The Senate gave final legislative passage Thursday to a package of tax reform bills that supporters say is a revenue-neutral simplification of the state personal income and business tax code.
Pelican Institute CEO Daniel Erspamer has long supported the changes. The business and personal “tax swap” package, if approved, will cut income tax rates in exchange for eliminating the ability to deduct federal taxes from your state tax liability. Erspamer touted the changes saying not only would they lower tax rates, but they would “disentangle” state government revenue from ever-changing federal tax policy.
“We will have a more predictable, and stable tax structure here in Louisiana,” said Erspamer.

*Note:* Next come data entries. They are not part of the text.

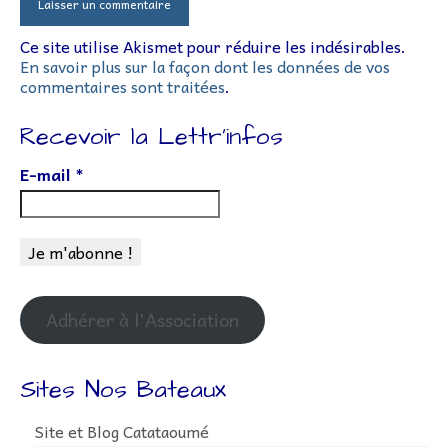
Ce site utilise Akismet pour réduire les indésirables.
En savoir plus sur la façon dont les données de vos
commentaires sont traitées
.
Recevoir la Lettr’infos
E-mail
*
Adhérer à l'Association
Sites Nos Bateaux
Site et Blog Catataoumé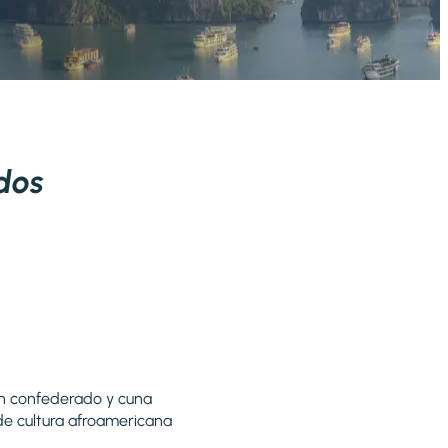
idos
ón confederado y cuna
de cultura afroamericana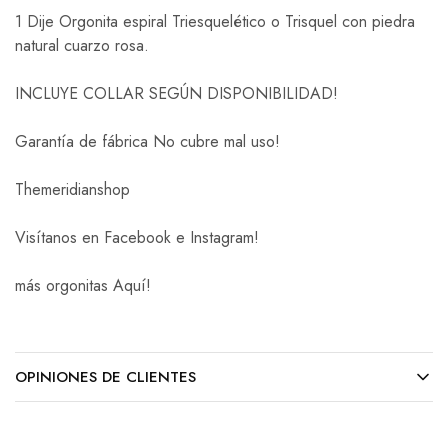
1 Dije Orgonita espiral Triesquelético o Trisquel con piedra
natural cuarzo rosa.
INCLUYE COLLAR SEGÚN DISPONIBILIDAD!
Garantía de fábrica No cubre mal uso!
Themeridianshop
Visítanos en Facebook e Instagram!
más orgonitas Aquí!
OPINIONES DE CLIENTES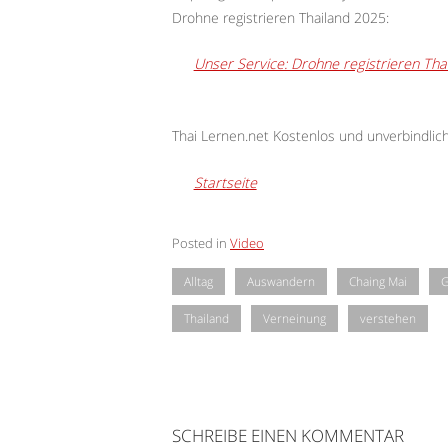
Drohne registrieren Thailand 2025:
Unser Service: Drohne registrieren Tha
Thai Lernen.net Kostenlos und unverbindlic
Startseite
Posted in
Video
Alltag
Auswandern
Chaing Mai
G
Thailand
Verneinung
verstehen
SCHREIBE EINEN KOMMENTAR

The package also phases out the franchise tax for many smaller businesses and lowers the franchise tax rate over time for larger companies. Voters will have to approve the personal income tax reform proposal at the ballot in the fall. The other changes will require Governor Edwards’ signature.

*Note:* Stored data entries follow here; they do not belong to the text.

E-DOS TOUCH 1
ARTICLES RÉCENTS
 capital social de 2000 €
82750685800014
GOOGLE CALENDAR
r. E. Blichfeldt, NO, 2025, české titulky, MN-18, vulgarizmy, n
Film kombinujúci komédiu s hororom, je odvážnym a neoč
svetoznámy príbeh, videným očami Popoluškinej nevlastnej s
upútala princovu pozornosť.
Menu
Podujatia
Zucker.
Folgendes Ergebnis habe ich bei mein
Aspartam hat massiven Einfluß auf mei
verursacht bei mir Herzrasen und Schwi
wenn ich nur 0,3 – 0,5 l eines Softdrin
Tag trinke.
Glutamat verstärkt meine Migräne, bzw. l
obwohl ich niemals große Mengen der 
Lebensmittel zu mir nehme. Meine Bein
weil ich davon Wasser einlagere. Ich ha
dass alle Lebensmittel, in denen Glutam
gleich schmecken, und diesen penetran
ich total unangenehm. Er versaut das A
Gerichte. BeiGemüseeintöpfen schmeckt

Erspamer notes that for most residents and businesses this isn’t exactly a net tax cut.
“In the short term, in the near term, it is absolutely revenue neutral for the state, and it should be neutral on average for every taxpayer in the state,” said Erspamer who added “It makes Louisiana more competitive. We will have the lowest personal income tax rate of any state in South that taxes income and the fourth lowest income tax rate in the country.”
Opponents argue the reforms mostly benefit the state’s wealthiest individuals and corporations.